The scars of the Covid-19 pandemic have not healed yet and, like it or not, continue to chart the course of the global economy. For the next year, for example, the analysts of J.P. Morganwait for the already announced recessionbut they suggest that, finally, there will be a stabilization of the markets, while economic growth shows a slowdown.
Additionally, as they highlighted, the “good news” is that central bank rates will have to stop raising, so inflation “will probably fall.”
Continuing on the positive line, the firm’s projections suggest that it will be a historic year in terms of stocks and bonds.

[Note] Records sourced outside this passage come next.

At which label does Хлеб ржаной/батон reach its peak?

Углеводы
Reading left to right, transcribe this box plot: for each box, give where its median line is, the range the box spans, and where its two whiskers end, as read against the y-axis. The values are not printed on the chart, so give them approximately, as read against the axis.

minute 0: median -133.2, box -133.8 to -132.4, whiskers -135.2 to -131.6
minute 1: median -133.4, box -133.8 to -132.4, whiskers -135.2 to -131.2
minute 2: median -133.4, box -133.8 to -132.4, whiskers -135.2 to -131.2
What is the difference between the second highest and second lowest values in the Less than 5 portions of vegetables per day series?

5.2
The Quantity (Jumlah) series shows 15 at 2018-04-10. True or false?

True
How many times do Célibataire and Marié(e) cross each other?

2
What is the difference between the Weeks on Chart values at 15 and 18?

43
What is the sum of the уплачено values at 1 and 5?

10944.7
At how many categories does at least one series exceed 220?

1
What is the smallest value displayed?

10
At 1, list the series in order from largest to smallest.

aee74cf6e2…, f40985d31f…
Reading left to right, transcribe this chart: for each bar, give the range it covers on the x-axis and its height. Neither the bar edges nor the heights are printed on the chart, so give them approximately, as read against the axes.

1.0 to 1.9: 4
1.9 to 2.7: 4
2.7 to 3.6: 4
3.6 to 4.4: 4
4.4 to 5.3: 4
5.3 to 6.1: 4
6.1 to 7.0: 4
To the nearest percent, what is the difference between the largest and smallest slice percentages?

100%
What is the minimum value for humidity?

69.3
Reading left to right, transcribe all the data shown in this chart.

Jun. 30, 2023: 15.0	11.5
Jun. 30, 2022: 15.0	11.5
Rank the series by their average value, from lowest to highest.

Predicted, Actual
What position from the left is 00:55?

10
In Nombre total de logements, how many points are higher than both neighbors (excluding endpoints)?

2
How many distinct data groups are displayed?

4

“Precisely because markets are so battered, lower capital valuations and higher bond yields, in our opinion, mean that investors now enjoy the most attractive entry point for a traditional portfolio in more than a decade,” the document from the executive said. american bank.
Regarding bonds, they pointed out that basic fixed income will offer potential for protection, yield and capital appreciation. What will mark a strong return.
And on the stock side, JP says he would expect mega-cap tech stocks to underperform and small-cap stocks to outperform.
There will also be a stabilization in terms of employment. Well, for example, in the United States, although employment growth would have healthy figures, the firm says that the demand for labor it may have already reached its peak. With what unemployment could increase again next year.
“More companies are likely to freeze hiring or lay off workers to cut costs. As some like Amazon, Peloton and Meta have already done, which at the time were the favorites during the distancing, ”says the document.
Another point that will mark next year, for analysts, is the true lag of physical currencies or “real money”, as they point out that “The era of underinvestment in the real economy is over.”
Whatever events come during the next year, the outlook, perhaps, is more encouraging than what 2022 was for investors. Well, according to the firm’s report, this was one of the worst years for those who sought to have a balanced portfolio.
“Most of the things that could have gone wrong for investors happened in 2022. Markets that entered the year with extended valuations stuck in a inflation high, aggressive rate hike cycle globally, war in Ukraine, economic challenges in China. Both stocks and bonds suffered heavy losses,” they stressed.